Data preprocessing and feature engineering
Traffic data often comes from loop detectors, GPS traces, or traffic cameras, each with unique characteristics and noise patterns. Essential preprocessing steps include:
- Missing value imputation: Sensors frequently fail or report erroneous readings. Common strategies include linear interpolation, seasonal decomposition, or using neighboring sensors to fill gaps.
- Normalization: Traffic speeds and flows vary significantly across different road types. Z-score normalization per sensor ensures stable training: \( x_{norm} = \frac{x – \mu}{\sigma} \)
- Temporal features: Adding time-of-day, day-of-week, and holiday indicators as additional input features helps capture periodic patterns
- Weather integration: External factors like rain, snow, or special events significantly impact traffic and can be incorporated as auxiliary features
Graph construction strategies
The choice of graph structure significantly impacts model performance. Several approaches exist:
- Distance-based: Connect nodes within a threshold distance (e.g., 10 km radius)
- Road network connectivity: Use actual road connections from OpenStreetMap or similar sources
- Correlation-based: Compute pairwise correlations from historical data and threshold to create edges
- Adaptive graphs: Learn the graph structure jointly with the forecasting task
For large networks with thousands of nodes, sparse graphs are essential for computational efficiency. Adaptive thresholding or k-nearest neighbors approaches help maintain sparsity while preserving important connections.
Training strategies
Training deep spatial-temporal models requires careful tuning:
- Loss functions: Mean Absolute Error (MAE) is commonly used as it’s robust to outliers, but weighted losses can emphasize certain time periods or locations
- Curriculum learning: Start with short prediction horizons and gradually increase to longer horizons
- Multi-task learning: Training to predict multiple outputs (speed, flow, occupancy) simultaneously can improve generalization
- Data augmentation: Temporal shifting, adding noise, or creating synthetic scenarios helps prevent overfitting
Evaluation metrics
Traffic forecasting models are typically evaluated using:
- Mean Absolute Error (MAE): \( \frac{1}{n}\sum_{i=1}^{n}|y_i – \hat{y}_i| \)
- Root Mean Square Error (RMSE): \( \sqrt{\frac{1}{n}\sum_{i=1}^{n}(y_i – \hat{y}_i)^2} \)
- Mean Absolute Percentage Error (MAPE): \( \frac{100%}{n}\sum_{i=1}^{n}\left|\frac{y_i – \hat{y}_i}{y_i}\right| \)
It’s important to report metrics across different prediction horizons (e.g., 15, 30, 60 minutes ahead) since accuracy typically degrades for longer horizons.
Real-world applications
Deep learning traffic forecasting has been successfully deployed in various scenarios:
- Intelligent transportation systems: Real-time routing and signal control based on predicted traffic conditions
- Navigation apps: Companies like Google Maps and Waze use these techniques to provide accurate travel time estimates
- City planning: Urban planners use traffic forecasts to evaluate infrastructure projects and policy changes
- Ride-sharing optimization: Platforms like Uber and Lyft predict demand and supply to optimize driver positioning
One compelling case involves a major metropolitan area that deployed DCRNN-based forecasting to manage highway traffic during peak hours. By predicting congestion 30 minutes in advance, traffic management systems could proactively adjust ramp metering rates, reducing average travel times by 12% during rush hour.
7. Conclusion
The fusion of graph neural networks and recurrent neural networks has revolutionized traffic forecasting, enabling accurate predictions that account for complex spatial-temporal dependencies. The diffusion convolutional recurrent neural network and spatio-temporal graph convolutional networks represent significant advances in data-driven traffic forecasting, offering powerful tools for understanding and managing urban mobility.
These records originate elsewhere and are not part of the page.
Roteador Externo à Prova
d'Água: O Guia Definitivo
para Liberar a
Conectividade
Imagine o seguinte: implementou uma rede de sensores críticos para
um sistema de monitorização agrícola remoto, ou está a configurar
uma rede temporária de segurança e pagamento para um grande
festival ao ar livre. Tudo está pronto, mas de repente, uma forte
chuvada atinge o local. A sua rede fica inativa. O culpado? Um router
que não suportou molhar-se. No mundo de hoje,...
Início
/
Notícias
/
These deep learning approaches continue to evolve, with ongoing research exploring attention mechanisms, transfer learning across cities, and integration with reinforcement learning for traffic control. As cities grow smarter and sensor networks become more pervasive, the importance of accurate traffic forecasting will only increase, making these techniques essential tools for building sustainable, efficient urban transportation systems.